**Try it:** Set out every non-blank line of the items below as a numbered list, omitting the pictures.

[Opening Provided entries section]

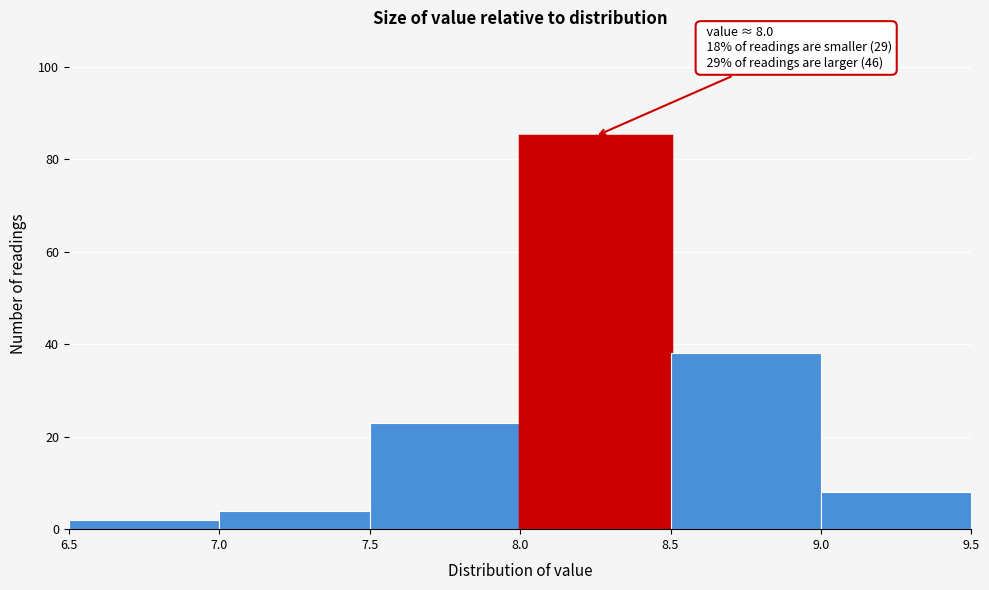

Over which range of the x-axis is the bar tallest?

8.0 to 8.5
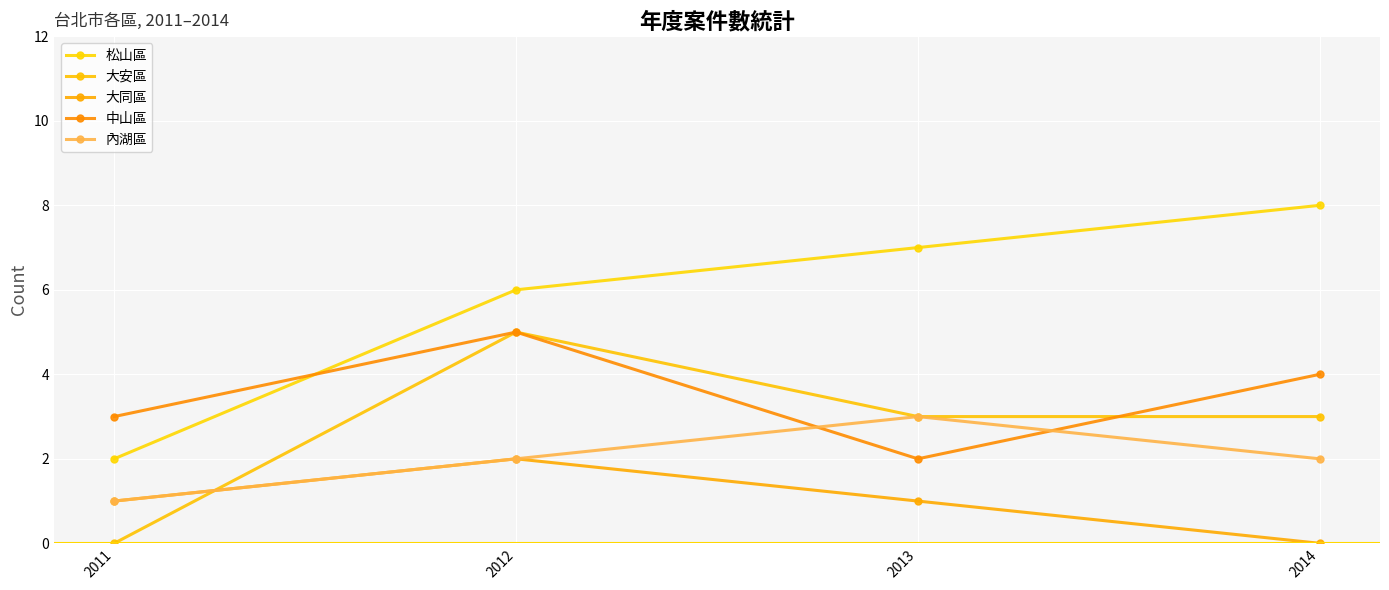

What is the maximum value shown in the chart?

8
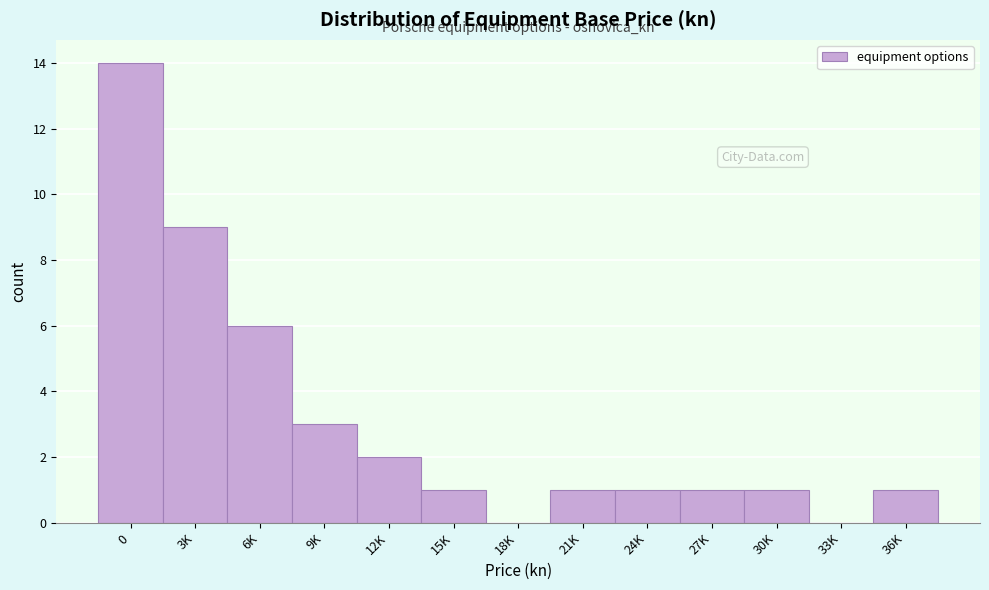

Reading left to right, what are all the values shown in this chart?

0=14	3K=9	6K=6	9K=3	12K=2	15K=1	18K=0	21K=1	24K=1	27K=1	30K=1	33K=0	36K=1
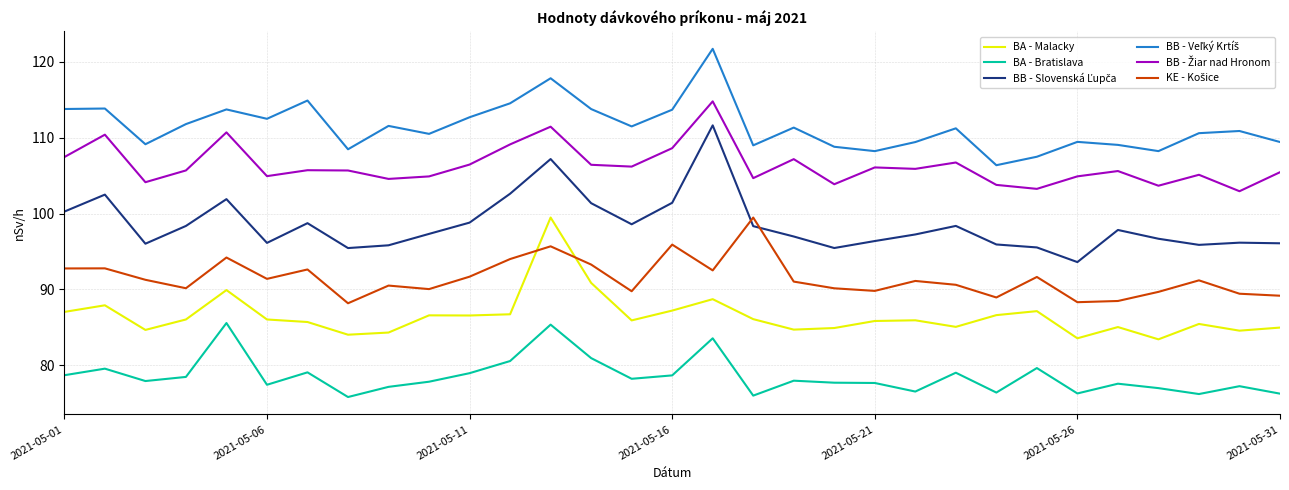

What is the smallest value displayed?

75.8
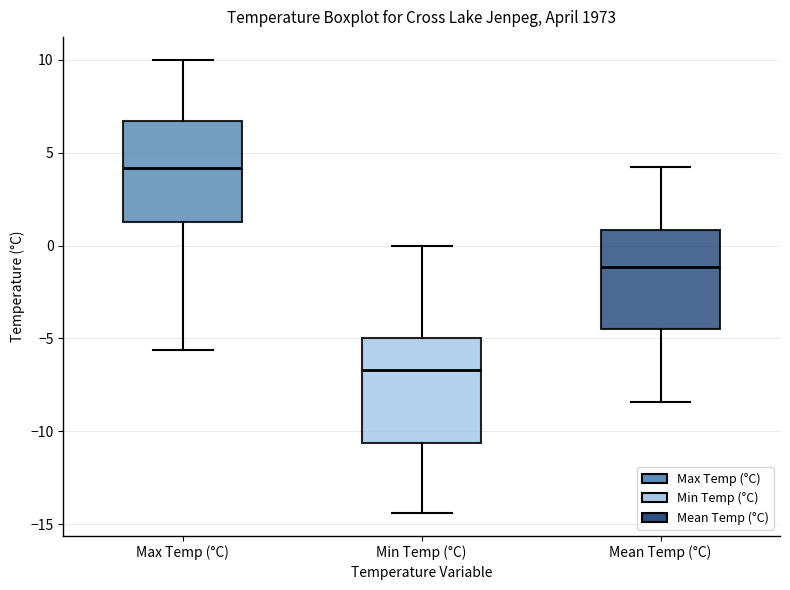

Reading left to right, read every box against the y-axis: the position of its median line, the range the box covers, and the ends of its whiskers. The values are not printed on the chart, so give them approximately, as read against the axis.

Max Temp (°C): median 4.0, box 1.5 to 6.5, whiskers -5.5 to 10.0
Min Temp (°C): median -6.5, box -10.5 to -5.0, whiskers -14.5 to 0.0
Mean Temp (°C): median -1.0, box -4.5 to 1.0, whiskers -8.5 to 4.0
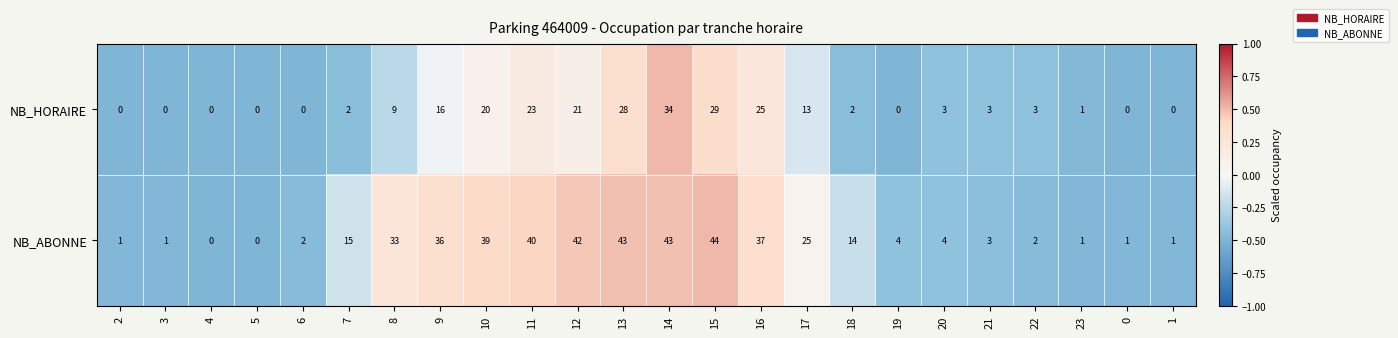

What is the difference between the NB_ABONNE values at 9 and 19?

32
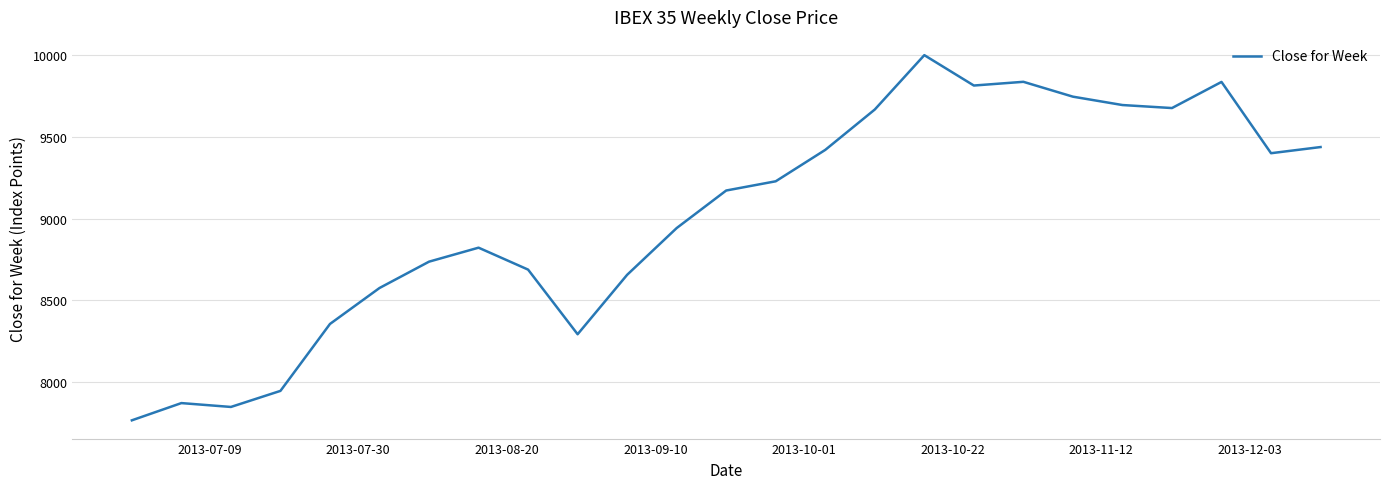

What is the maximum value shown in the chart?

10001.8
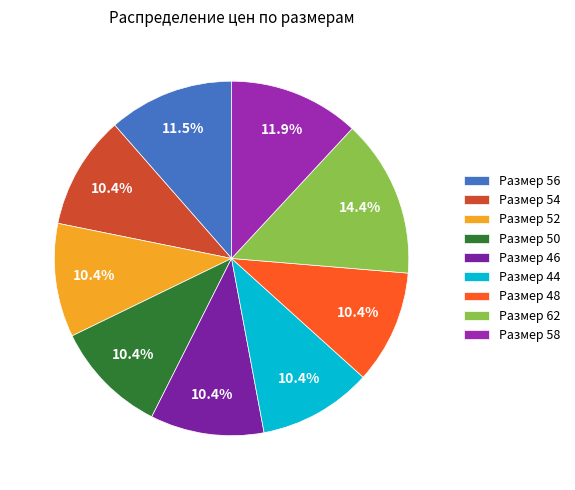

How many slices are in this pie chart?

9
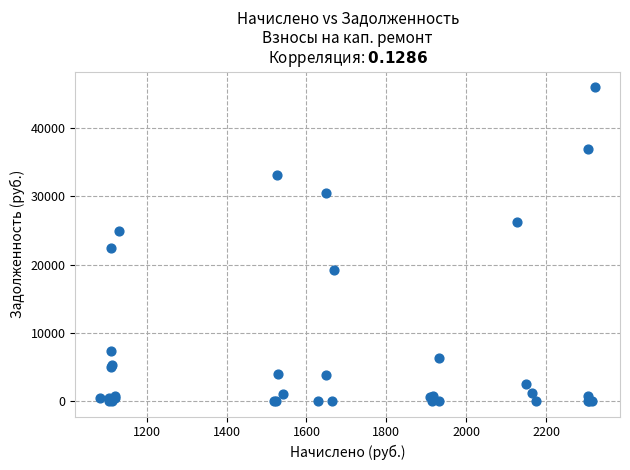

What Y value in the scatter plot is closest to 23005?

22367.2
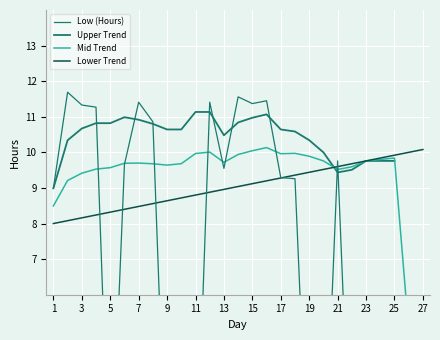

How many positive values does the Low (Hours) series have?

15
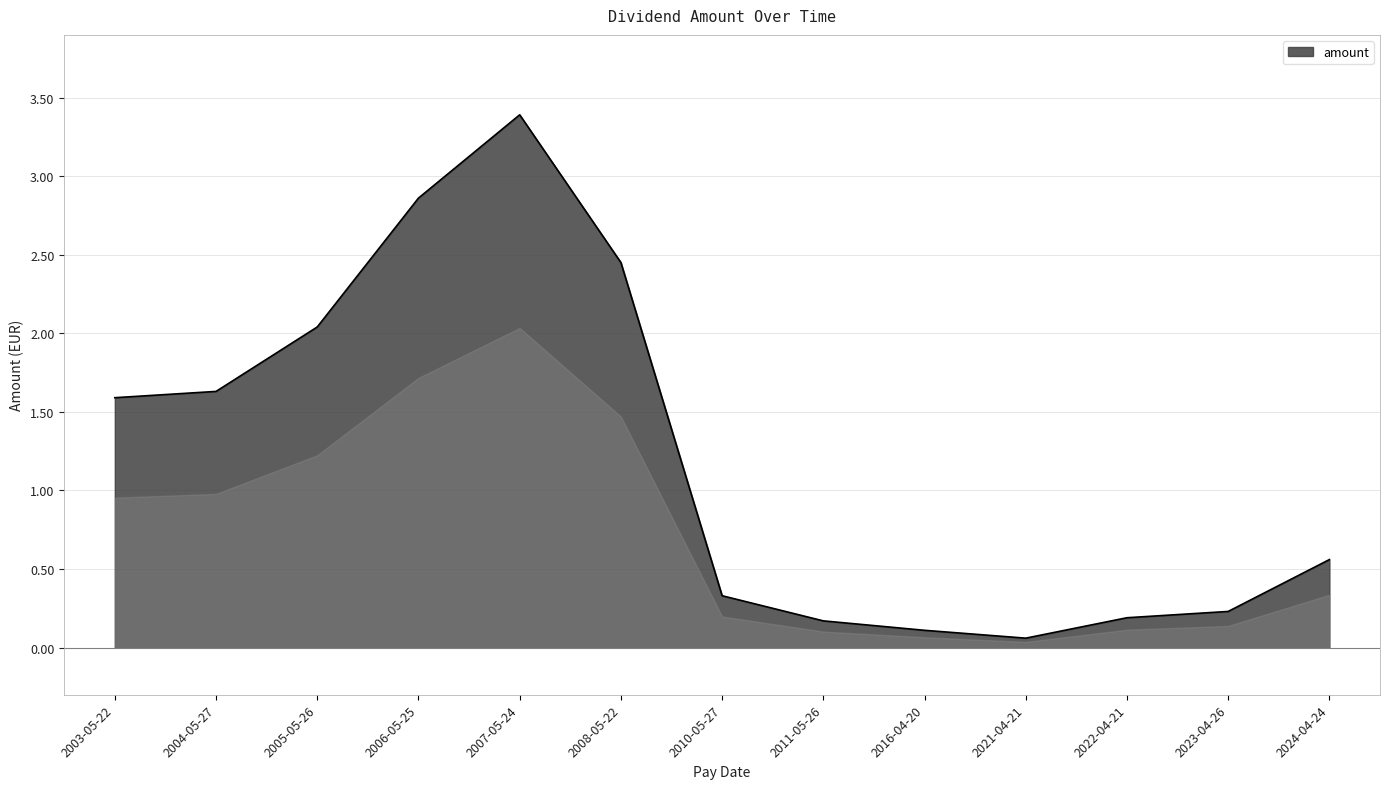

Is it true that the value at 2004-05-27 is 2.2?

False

[Closing Provided entries section]

**Response to this task:**
1. Over which range of the x-axis is the bar tallest?
2. 8.0 to 8.5
3. What is the maximum value shown in the chart?
4. 8
5. Reading left to right, what are all the values shown in this chart?
6. 0=14	3K=9	6K=6	9K=3	12K=2	15K=1	18K=0	21K=1	24K=1	27K=1	30K=1	33K=0	36K=1
7. What is the smallest value displayed?
8. 75.8
9. Reading left to right, read every box against the y-axis: the position of its median line, the range the box covers, and the ends of its whiskers. The values are not printed on the chart, so give them approximately, as read against the axis.
10. Max Temp (°C): median 4.0, box 1.5 to 6.5, whiskers -5.5 to 10.0
11. Min Temp (°C): median -6.5, box -10.5 to -5.0, whiskers -14.5 to 0.0
12. Mean Temp (°C): median -1.0, box -4.5 to 1.0, whiskers -8.5 to 4.0
13. What is the difference between the NB_ABONNE values at 9 and 19?
14. 32
15. What is the maximum value shown in the chart?
16. 10001.8
17. How many slices are in this pie chart?
18. 9
19. What Y value in the scatter plot is closest to 23005?
20. 22367.2
21. How many positive values does the Low (Hours) series have?
22. 15
23. Is it true that the value at 2004-05-27 is 2.2?
24. False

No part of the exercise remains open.